The spyware tool is a part of the FinFisher product suite formerly under the umbrella of the U.K.-based Gamma Group, which, according to its website, provides “advanced technical surveillance, monitoring solutions and advanced government training.”
The FinFisher company, based in Munich, maintains that the products are sold to “government agencies only” and that the spyware is designed to target individuals and is not to intended for mass surveillance.
But the British government has criticized the group. Gamma lacks “due diligence processes that would protect against abusive use of its products,” according a U.K. government report.
Gamma does not say to which countries it has sent products, and it did not respond to an Al Jazeera query.
Even if the manufacturer’s intent is that FinSpy be used lawfully, human rights groups say the technology has been used to facilitate abuses. FinFisher command and control servers are said to be active in some three dozen countries, including Brunei, Nigeria, Pakistan, Qatar, Romania, Turkey, Turkmenistan and the United Arab Emirates, according to 2013 report by Citizen Lab.

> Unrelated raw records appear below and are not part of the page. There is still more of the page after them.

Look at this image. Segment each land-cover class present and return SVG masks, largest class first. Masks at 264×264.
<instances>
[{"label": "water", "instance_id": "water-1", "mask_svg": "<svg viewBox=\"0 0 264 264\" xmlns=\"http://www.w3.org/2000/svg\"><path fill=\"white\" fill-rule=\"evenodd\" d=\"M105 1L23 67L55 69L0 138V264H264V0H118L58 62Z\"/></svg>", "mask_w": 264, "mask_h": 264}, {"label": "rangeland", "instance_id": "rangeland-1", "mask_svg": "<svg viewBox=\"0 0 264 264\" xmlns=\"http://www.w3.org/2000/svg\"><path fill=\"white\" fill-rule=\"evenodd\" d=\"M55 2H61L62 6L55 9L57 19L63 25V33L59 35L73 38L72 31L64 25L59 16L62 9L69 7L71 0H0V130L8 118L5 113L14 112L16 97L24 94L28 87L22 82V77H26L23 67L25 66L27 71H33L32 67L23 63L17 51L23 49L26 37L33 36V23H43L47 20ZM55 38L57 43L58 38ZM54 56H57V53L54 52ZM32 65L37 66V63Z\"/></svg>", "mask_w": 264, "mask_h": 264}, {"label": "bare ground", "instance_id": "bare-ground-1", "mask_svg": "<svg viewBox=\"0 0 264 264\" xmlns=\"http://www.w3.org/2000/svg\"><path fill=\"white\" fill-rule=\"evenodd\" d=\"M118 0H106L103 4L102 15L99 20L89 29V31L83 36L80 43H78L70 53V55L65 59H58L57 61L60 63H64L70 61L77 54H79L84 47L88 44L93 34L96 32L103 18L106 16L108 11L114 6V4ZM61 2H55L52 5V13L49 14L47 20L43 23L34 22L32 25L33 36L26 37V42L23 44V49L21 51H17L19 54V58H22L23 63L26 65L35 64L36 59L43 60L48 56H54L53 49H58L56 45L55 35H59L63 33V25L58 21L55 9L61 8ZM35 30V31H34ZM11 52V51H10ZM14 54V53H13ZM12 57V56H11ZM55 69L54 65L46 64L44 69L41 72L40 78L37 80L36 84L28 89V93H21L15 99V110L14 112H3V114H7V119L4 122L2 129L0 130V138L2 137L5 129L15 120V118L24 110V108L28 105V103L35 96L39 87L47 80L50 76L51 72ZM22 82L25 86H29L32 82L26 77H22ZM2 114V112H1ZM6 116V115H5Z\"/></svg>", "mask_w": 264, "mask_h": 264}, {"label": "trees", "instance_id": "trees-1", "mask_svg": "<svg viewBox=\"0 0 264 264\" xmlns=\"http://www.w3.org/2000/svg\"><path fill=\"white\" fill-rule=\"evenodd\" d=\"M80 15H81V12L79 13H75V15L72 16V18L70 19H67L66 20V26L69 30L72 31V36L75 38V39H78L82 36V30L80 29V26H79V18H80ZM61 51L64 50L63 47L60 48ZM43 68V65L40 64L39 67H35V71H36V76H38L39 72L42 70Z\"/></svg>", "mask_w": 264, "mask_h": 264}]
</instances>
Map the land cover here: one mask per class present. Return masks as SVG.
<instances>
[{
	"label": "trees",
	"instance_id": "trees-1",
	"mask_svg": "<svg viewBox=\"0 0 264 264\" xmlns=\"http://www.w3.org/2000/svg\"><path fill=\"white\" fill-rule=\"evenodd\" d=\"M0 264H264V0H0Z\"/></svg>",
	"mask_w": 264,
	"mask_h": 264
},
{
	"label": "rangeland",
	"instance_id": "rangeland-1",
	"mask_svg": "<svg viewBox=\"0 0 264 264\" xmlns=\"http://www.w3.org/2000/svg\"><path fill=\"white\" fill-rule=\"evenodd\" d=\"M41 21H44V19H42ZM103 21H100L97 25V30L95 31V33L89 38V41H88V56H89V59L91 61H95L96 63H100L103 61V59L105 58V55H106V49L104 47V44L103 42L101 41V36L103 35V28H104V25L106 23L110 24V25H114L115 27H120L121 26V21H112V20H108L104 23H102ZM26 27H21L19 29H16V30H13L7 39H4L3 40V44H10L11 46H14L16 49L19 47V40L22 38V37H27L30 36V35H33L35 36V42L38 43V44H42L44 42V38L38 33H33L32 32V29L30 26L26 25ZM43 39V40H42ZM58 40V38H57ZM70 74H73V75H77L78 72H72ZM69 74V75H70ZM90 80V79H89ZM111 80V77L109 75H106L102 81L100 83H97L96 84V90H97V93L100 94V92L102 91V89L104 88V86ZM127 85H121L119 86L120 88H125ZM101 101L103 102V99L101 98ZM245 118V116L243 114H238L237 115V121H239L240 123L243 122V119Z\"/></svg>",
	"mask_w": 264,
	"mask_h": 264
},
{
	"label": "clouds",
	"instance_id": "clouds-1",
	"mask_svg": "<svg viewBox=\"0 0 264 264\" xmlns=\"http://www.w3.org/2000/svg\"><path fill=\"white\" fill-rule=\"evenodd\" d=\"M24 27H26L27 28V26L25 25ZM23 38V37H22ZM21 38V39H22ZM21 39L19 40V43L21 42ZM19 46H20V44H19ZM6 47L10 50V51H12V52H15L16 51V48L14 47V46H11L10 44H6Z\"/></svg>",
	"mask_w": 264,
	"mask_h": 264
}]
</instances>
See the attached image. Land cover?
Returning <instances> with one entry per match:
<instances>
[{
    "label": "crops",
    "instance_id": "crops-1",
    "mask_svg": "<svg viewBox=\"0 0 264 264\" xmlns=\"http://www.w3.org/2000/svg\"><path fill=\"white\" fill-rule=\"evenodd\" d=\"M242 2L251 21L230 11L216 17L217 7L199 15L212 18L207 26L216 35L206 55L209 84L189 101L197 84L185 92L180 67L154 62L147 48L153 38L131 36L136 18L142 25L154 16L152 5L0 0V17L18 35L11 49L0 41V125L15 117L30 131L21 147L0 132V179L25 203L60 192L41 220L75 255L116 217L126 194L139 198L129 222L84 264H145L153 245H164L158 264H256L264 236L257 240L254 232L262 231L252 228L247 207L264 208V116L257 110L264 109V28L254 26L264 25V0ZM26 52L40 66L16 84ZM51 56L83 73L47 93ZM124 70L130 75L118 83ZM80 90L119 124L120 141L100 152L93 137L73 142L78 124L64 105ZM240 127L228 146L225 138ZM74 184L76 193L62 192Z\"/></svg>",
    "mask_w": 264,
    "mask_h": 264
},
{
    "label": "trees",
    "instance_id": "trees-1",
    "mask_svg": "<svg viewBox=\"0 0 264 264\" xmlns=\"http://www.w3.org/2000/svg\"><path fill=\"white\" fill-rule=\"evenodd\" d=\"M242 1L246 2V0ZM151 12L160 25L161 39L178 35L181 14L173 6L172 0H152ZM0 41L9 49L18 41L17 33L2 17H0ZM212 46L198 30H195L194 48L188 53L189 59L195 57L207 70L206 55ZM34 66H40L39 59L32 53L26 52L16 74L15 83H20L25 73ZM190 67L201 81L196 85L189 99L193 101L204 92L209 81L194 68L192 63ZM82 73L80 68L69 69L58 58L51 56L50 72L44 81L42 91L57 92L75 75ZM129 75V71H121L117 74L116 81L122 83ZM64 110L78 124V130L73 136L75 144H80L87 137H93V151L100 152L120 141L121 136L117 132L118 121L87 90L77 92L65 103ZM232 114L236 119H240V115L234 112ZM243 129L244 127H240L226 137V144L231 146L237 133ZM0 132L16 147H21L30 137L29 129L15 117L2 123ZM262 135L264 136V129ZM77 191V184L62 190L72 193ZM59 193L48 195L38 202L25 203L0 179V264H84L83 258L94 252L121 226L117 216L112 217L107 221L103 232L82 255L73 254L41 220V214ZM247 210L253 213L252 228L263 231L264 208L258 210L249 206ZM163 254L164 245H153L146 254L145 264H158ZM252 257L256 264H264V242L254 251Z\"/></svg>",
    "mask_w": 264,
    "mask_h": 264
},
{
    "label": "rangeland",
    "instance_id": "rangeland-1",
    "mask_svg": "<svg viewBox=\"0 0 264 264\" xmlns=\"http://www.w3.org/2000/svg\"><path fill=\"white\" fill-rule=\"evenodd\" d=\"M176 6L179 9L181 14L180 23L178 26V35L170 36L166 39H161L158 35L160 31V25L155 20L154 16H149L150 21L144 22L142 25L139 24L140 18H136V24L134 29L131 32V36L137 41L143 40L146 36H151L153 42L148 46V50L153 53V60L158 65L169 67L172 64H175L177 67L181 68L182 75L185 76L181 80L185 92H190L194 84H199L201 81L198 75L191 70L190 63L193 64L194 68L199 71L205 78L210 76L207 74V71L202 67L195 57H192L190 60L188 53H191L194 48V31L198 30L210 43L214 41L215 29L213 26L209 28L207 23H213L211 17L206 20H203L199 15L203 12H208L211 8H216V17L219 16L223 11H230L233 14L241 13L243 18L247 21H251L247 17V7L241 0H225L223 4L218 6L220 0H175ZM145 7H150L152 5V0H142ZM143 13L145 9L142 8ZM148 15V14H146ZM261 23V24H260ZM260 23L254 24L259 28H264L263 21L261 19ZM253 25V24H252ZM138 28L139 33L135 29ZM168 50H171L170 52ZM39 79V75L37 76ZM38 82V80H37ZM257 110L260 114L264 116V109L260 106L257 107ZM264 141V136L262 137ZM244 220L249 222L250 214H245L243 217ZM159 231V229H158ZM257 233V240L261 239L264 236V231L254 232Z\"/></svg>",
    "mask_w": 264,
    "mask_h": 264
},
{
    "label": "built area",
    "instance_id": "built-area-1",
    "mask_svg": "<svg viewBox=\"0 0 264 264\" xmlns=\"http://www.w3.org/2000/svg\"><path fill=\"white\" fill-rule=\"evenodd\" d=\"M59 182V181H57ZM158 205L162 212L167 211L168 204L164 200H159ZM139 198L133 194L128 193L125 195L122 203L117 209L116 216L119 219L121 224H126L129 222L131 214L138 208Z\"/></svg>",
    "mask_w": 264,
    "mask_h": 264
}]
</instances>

Some of those countries have come under fire for suppressing political dissent. A document appearing to show a contract with FinFisher was allegedly found in the offices of Egypt’s secret police in 2011.
Bahraini authorities have been accused of using it to target three Bahraini activists who have been granted asylum in the United Kingdom. And the Lahore High Court is set to hear a case about the use of the spyware in Pakistan. The suit alleges that the government indiscriminately spied on its citizens with the help of the FinFisher technology.
But for many experts, the issue goes beyond just one company, as the surveillance industry has swelled to a sector worth some $5 billion a year. Earlier this year, the European Union implemented export controls on spyware technology.
But laws in many other countries governing the use of surveillance have not kept up with its rapid development and global reach. “The lawful interception of communications must be performed with proper legal authorization, but what this authorization looks like varies across jurisdictions,” said Privacy International.
“Often, laws are vague and broadly interpreted, courts authorize and review surveillance in secret, and individuals are monitored surreptitiously and are not notified that they were placed under surveillance,” the group said.